** Opening Source extract block **
Expanding Medicaid eligibility is an important part of the current health reform law, but many question whether this will mean better health care access. Medicaid beneficiaries have had trouble accessing care for years. From the beginning, Medicaid has been plagued with two problems: low payment rates for providers, and a slow, often confusing, reimbursement system. Medicaid pays far less than Medicare for the same service, and rates are usually too low to even cover providers' costs. Recent state budget cuts have exacerbated the problem - states are cutting already low rates as a way to fix their budget deficits.
These problems have discouraged a number of medical providers - including physicians, hospitals, nursing homes, and specialty clinics - from treating Medicaid patients. As rates are cut further, even more are leaving the Medicaid program. This means that Medicaid patients are having a difficult time finding accessible, qualified providers to treat them. For patients with chronic health conditions, it also means that they end up relying more on the emergency room. Hospitals and emergency room physicians cannot refuse to treat Medicaid patients because of state and federal mandates that they screen and stabilize anyone who comes to the ER, regardless of ability to pay. The frequent use of emergency rooms by Medicaid patients and the uninsured creates a serious financial strain on hospitals in underserved communities, and makes it very difficult to find physicians willing to work there.
** Closing Source extract block **
Required action →
Pick up the Medicaid access text after its last sentence and keep writing. You won't need the listing that comes next.
** Opening Provided data block **
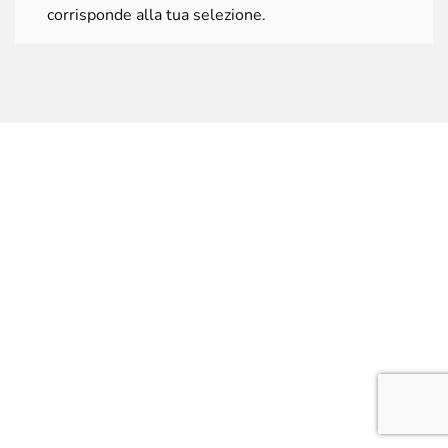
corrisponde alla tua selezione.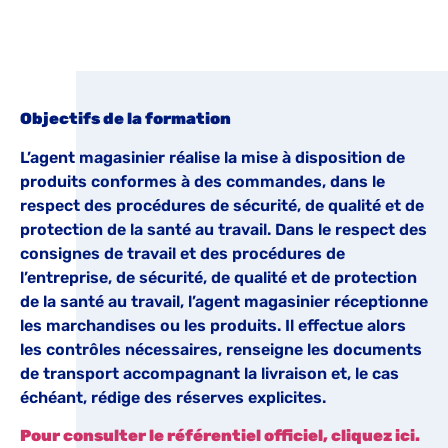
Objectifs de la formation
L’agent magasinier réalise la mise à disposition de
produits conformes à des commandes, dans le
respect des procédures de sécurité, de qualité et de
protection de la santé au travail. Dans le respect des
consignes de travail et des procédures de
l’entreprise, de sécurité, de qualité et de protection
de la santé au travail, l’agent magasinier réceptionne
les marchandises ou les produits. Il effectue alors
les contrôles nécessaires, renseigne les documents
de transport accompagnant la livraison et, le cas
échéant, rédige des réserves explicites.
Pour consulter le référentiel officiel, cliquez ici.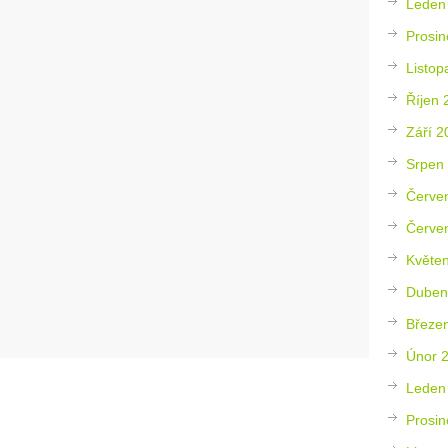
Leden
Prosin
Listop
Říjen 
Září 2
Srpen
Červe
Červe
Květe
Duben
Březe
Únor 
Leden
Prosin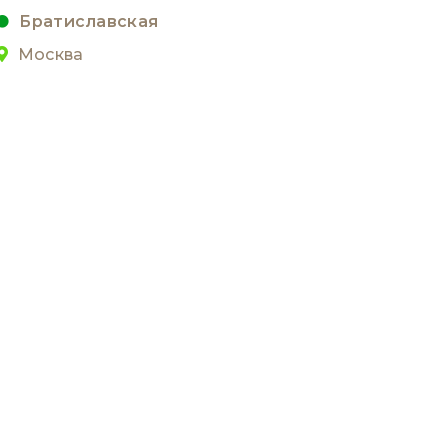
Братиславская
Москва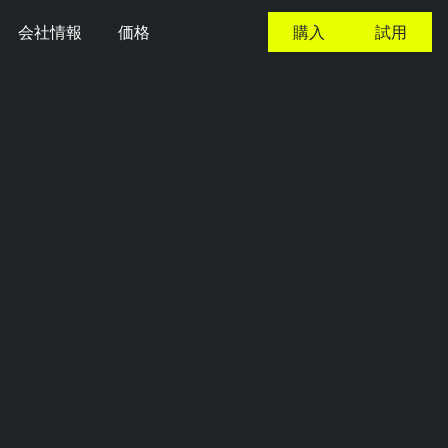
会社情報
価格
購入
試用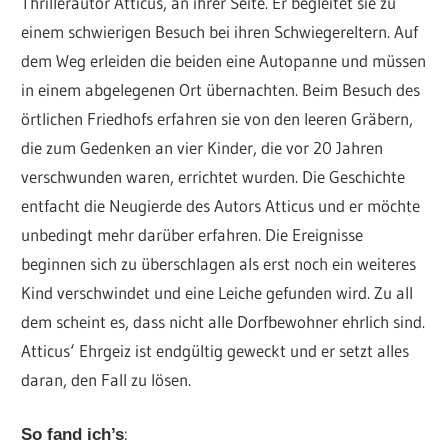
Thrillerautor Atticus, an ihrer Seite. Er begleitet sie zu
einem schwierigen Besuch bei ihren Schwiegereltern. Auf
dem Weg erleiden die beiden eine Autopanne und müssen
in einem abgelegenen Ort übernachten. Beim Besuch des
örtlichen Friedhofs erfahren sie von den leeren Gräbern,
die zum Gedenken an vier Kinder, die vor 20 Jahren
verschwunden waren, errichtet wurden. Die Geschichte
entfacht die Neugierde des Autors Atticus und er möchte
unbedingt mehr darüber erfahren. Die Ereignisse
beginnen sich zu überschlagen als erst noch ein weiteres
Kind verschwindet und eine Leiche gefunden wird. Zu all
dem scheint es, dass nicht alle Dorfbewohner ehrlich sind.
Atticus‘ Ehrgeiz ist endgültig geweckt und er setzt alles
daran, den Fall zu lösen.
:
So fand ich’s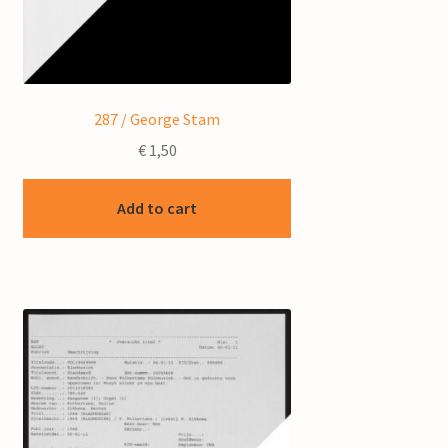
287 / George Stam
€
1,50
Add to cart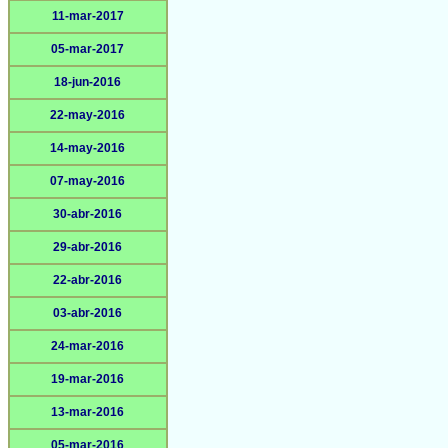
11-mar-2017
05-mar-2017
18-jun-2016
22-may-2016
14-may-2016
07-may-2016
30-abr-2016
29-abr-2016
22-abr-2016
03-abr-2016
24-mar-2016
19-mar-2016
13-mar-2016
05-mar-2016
** Closing Provided data block **
Reply →
State Medicaid payment cuts have been criticized as bad health policy, but in some cases, they are also illegal. Generally states have a great deal of discretion to administer Medicaid, including setting payment rates, but they must comply with certain federal requirements. One of the most important of these is commonly known as the Equal Access Provision (or Section 30(A)) of the Medicaid Act. It requires states to “assure that payments are consistent with efficiency, economy, and quality of care and are sufficient to enlist enough providers so that care and services are available under the plan at least to the extent that such care and services are available to the general population in the geographic area.” This creates express procedural and substantive requirements: state officials must consider factors such as access and quality in their rate-setting process, and the rates should ensure equal and timely access to care for Medicaid beneficiaries. The Ninth circuit has interpreted this to mean that rates must bear a reasonable relationship to a provider's costs and therefore that the state must rely on responsible cost studies in setting its rates.
In California, patients and providers used this provision to successfully halt the recent Medicaid cuts passed by the legislature. In Independent Living Center of Southern California (ILC) v. Shewry, the Ninth Circuit upheld a preliminary injunction to prevent the state from cutting Medi-Cal payments by 10% to physicians, dentists, pharmacies, adult health care centers, clinics, and other providers. This seemed like a pretty easy case to win. The state did not consider any of the factors required under the Equal Access Provision. State officials admitted that they reduced the rates solely because of the budget deficit; they did not do any cost studies nor did they try to determine what impact, if any, the cuts would have on access or quality. The plaintiffs also presented significant evidence of the harm that would result: the cuts would lead to a mass exodus of providers from the Medicaid program that would send the health care system into further crisis.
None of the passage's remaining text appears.